标签: apache-spark hadoop hbase apache-zookeeper

我有一个项目,需要在本地环境中配置spark和hbase。我下载了spark-2.2.1,hadoop 2.7和hbase 1.1.8,并在独立的单节点Ubuntu 14.04 OS上进行了相应的配置。 我能够将数据从spark推送到HDFS,但不能通过hbase推送。

core-site.xml:

   <?xml version="1.0"?>
     <?xml-stylesheet type="text/xsl" href="configuration.xsl"?>
     <configuration>
         <property>
             <name>fs.defaultFS</name>
             <value>hdfs://localhost:9000</value>
         </property>
     </configuration>

hdfs-site.xml:

 [root@localhost conf]# cat hdfs-site.xml <?xml version="1.0"?>
 <?xml-stylesheet type="text/xsl" href="configuration.xsl"?>
 <configuration>
     <property>
         <name>dfs.replication</name>
         <value>1</value>
     </property>
     <property>
         <name>dfs.namenode.rpc-bind-host</name>
         <value>0.0.0.0</value>
     </property>
    <property>
         <name>dfs.namenode.servicerpc-bind-host</name>
         <value>0.0.0.0</value>
     </property> </configuration>

spark-env.sh

     [root@localhost conf]# cat spark-env.sh
     export JAVA_HOME=/usr/lib/jvm/java-8-oracle
     export SPARK_WORKER_MEMORY=1g
     export SPARK_WORKER_INSTANCES=1
     export SPARK_MASTER_IP=127.0.0.1
     export SPARK_MASTER_PORT=7077
     export SPARK_WORKER_DIR=/app/spark/tmp

     # Options read in YARN client mode

     export HADOOP_CONF_DIR=/opt/hadoop/etc/hadoop
     export SPARK_EXECUTOR_INSTANCES=1
     export SPARK_EXECUTOR_CORES=1
     export SPARK_EXECUTOR_MEMORY=1G
     export SPARK_DRIVER_MEMORY=1G
     export SPARK_YARN_APP_NAME=Spark
     export SPARK_CLASSPATH=/opt/hbase/lib/*

hbase-site.xml:

 [root@localhost conf]# cat hbase-site.xml <?xml version="1.0"?>
 <?xml-stylesheet type="text/xsl" href="configuration.xsl"?>
 <configuration>   <property>
     <name>hbase.rootdir</name>
     <value>hdfs://localhost:9000/hbase</value>   </property>   <property>
     <name>hbase.cluster.distributed</name>
     <value>true</value>   </property>   <property>
     <name>hbase.zookeeper.quorum</name>
     <value>localhost</value>   </property>

    <property>
       <name>hbase.zookeeper.property.dataDir</name>
       <value>hdfs://localhost:9000/zookeeper</value>    </property>    <property>
       <name>hbase.master.dns.interface</name>
       <value>default</value>    </property>   <property>
     <name>hbase.master.ipc.address</name>
     <value>localhost</value>   </property>   <property>
     <name>hbase.regionserver.dns.interface</name>
     <value>default</value>   </property>   <property>
     <name>hbase.regionserver.ipc.address</name>
     <value>HOSTNAME</value>   </property>

   <property>
     <name>hbase.zookeeper.dns.interface</name>
     <value>default</value>   </property>

 </configuration>

spark-defaults.conf:

  [root@localhost conf]# cat spark-defaults.conf 
     spark.master           
     spark://127.0.0.1:7077 spark.yarn.dist.files
     /opt/spark/conf/hbase-site.xml

错误: 即使将hbase lib(jars)导出到spark-env.sh中,也无法导入hbase库(例如:HBaseConfiguration)。

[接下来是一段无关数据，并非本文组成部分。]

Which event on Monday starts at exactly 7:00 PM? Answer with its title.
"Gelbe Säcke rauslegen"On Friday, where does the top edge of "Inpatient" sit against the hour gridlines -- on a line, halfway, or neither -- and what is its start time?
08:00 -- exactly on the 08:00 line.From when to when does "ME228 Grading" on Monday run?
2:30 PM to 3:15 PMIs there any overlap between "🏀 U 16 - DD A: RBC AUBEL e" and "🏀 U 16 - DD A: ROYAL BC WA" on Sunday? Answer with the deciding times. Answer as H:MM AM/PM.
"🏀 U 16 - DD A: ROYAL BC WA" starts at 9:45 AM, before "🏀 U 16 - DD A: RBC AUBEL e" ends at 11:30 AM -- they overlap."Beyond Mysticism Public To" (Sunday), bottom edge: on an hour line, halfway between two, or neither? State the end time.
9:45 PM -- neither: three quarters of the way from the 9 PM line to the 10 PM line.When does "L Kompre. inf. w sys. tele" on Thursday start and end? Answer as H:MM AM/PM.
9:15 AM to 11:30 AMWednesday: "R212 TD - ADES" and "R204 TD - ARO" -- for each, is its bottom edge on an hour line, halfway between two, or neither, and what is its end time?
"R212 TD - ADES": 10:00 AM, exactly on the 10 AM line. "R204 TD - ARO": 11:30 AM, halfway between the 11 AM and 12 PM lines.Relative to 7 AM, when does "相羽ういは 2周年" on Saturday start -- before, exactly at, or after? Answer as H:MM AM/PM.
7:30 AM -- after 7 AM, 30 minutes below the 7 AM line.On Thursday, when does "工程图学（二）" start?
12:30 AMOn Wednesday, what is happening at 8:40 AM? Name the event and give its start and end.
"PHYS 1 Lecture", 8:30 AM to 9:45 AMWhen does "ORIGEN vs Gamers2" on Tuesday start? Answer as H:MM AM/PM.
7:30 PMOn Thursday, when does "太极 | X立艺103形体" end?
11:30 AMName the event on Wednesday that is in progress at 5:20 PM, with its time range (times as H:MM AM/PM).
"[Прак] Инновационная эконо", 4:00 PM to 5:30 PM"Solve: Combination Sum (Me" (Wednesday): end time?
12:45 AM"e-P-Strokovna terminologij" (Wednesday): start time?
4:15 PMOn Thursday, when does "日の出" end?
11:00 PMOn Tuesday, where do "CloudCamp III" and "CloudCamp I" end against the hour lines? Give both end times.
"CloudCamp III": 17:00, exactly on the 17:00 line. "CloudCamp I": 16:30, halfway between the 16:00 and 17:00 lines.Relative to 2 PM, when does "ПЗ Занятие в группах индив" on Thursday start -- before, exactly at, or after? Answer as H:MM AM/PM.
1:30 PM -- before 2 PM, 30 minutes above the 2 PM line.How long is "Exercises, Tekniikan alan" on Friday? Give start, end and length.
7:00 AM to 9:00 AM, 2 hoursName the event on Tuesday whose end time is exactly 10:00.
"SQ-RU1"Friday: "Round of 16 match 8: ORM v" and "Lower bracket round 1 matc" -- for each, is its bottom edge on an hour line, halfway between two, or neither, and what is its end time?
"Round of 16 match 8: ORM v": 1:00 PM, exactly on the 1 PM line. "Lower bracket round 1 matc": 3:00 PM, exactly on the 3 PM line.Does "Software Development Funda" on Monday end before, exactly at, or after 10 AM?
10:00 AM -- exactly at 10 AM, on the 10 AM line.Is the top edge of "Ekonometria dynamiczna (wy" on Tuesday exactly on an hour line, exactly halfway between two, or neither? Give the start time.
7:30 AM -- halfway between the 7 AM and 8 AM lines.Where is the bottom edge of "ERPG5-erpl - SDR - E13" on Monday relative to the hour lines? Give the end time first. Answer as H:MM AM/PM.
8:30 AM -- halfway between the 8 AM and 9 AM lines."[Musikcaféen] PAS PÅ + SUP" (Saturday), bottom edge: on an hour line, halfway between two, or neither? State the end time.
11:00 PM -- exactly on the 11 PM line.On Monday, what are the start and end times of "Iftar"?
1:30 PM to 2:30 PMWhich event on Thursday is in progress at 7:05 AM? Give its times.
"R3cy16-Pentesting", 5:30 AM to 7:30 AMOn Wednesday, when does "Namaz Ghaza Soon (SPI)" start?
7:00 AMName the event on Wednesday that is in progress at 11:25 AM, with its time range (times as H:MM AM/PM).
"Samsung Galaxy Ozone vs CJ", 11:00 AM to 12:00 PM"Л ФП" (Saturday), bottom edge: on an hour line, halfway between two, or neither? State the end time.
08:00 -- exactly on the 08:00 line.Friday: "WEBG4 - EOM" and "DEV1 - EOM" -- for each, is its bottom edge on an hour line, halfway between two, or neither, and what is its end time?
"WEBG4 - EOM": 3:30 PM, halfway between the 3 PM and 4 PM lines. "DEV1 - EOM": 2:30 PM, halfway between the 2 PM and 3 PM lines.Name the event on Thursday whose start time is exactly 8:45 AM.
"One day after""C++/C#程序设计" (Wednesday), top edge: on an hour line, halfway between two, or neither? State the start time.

scala> import org.apache.hadoop.hbase.HBaseConfiguration
<console>:23: error: object hbase is not a member of package org.apache.hadoop
       import org.apache.hadoop.hbase.HBaseConfiguration
                                ^

如果我通过--drive-class-path加载这些jar

 spark-shell --master local --driver-class-path=/opt/hbase/lib/*

scala>     conf.set("hbase.zookeeper.quorum","localhost")

scala>     conf.set("hbase.zookeeper.property.clientPort", "2181")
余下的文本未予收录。